Iran
L’emprise de l’Iran sur le détroit d’Ormuz étouffe l’approvisionnement énergétique mondial et inflige des souffrances économiques à l’échelle internationale, mais les répercussions de la guerre contre les États-Unis et Israël mettent aussi l’économie iranienne sous pression.
Les frappes américaines et israéliennes ont touché des industries et des infrastructures clés, entraînant des pertes d'emploi massives et des fermetures d'entreprises.
En plein blocus américain de ses ports, l’Iran fait aussi face à une inflation record. À cela s’ajoutent des pénuries de médicaments, et les coupures d’internet imposées par le régime.
Pour la population, la vie quotidienne devient de plus en plus difficile.
"Beaucoup de choses dont nous avons besoin à la maison, nous les avons tout simplement rayées de notre liste," déclare Mohammad Deljoo, chauffeur de taxi de 73 ans.
Il explique se contenter de produits de base, comme le pain et les pommes de terre, alors que "même les œufs sont devenus trop chers."
"Le coût économique de la guerre et du blocus naval américain a été très lourd et sans précédent pour l’Iran," analyse Hadi Kahalzadeh, économiste iranien et chercheur à l’université Brandeis.
Mais l’Iran a résisté à des décennies de pressions économiques et de sanctions, et sa capacité d’adaptation n’a pas été anéantie, ajoute M. Kahalzadeh.
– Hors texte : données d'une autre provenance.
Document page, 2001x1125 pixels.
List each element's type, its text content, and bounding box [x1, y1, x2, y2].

Coût répercuté sur la population iranienne
"L’Iran pourra probablement éviter un effondrement économique complet ou une pénurie totale de biens essentiels, mais à un coût très élevé," poursuit-il.
"Le coût principal sera répercuté sur les Iraniens ordinaires sous la forme d’une inflation plus forte, d’une pauvreté accrue, de services moins performants et d’une vie quotidienne bien plus difficile."
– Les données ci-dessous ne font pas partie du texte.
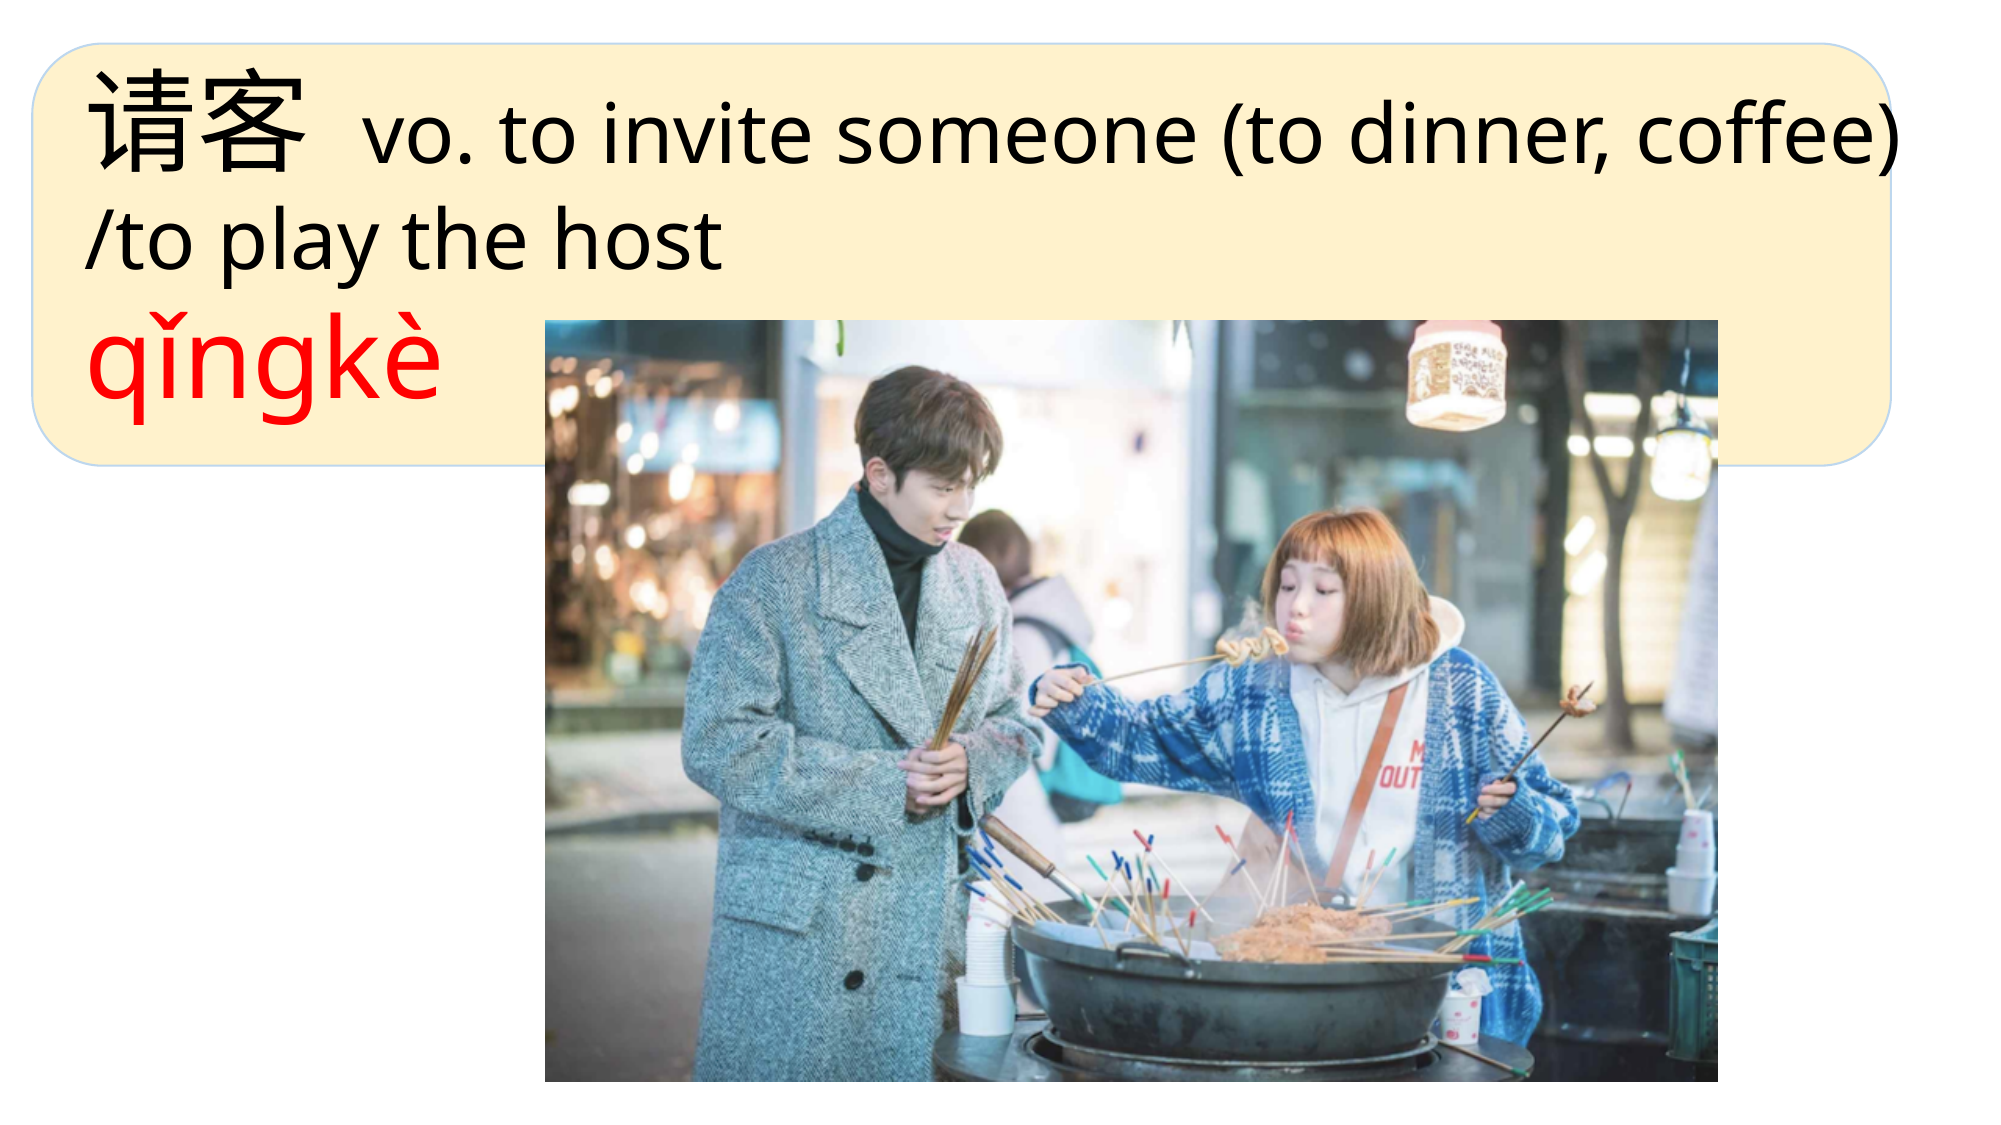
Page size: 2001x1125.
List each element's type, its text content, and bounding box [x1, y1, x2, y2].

picture [545, 320, 1718, 1082]
text_box [1718, 429, 1884, 467]
text_box [31, 50, 545, 467]
text_box 请客 vo. to invite someone (to dinner, coffee) /to play the host qǐngkè [70, 43, 1929, 429]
Selon le centre officiel des statistiques iranien, l'inflation annuelle s'élevait à 53,7 % mi-avril, tandis que l’inflation alimentaire dépassait les 115 % par rapport à la même période l’année dernière.
Par ailleurs, le rial iranien a perdu plus de la moitié de sa valeur au cours de l’année écoulée, tombant à un niveau historiquement bas de 1,9 million pour un dollar à la fin du mois dernier.
Les difficultés économiques ont contribué à alimenter les manifestations massives qui se sont propagées à travers le pays en janvier.
Face à la vague de pertes d’emploi, de nombreux Iraniens se démènent pour trouver de nouveaux moyens de gagner leur vie, souvent avec difficulté.
C'est le cas d'Ali Asghar Nahardani, 32 ans, désormais employé d’une application de livraison. Le jeune homme travaille sans relâche dans l'espoir de subvenir a ses besoins mais n'a toujours pas reçu de salaire.
"On vit simplement au jour le jour, en essayant de tenir le coup dans cette situation, en attendant que les conditions de guerre prennent fin," déclare-t-il.
Selon un rapport de l'agence des Nations Unies pour le développement publié fin mars, l’actuelle guerre au Moyen-Orient risque de faire basculer plusieurs millions d'Iraniens sous le seuil de pauvreté.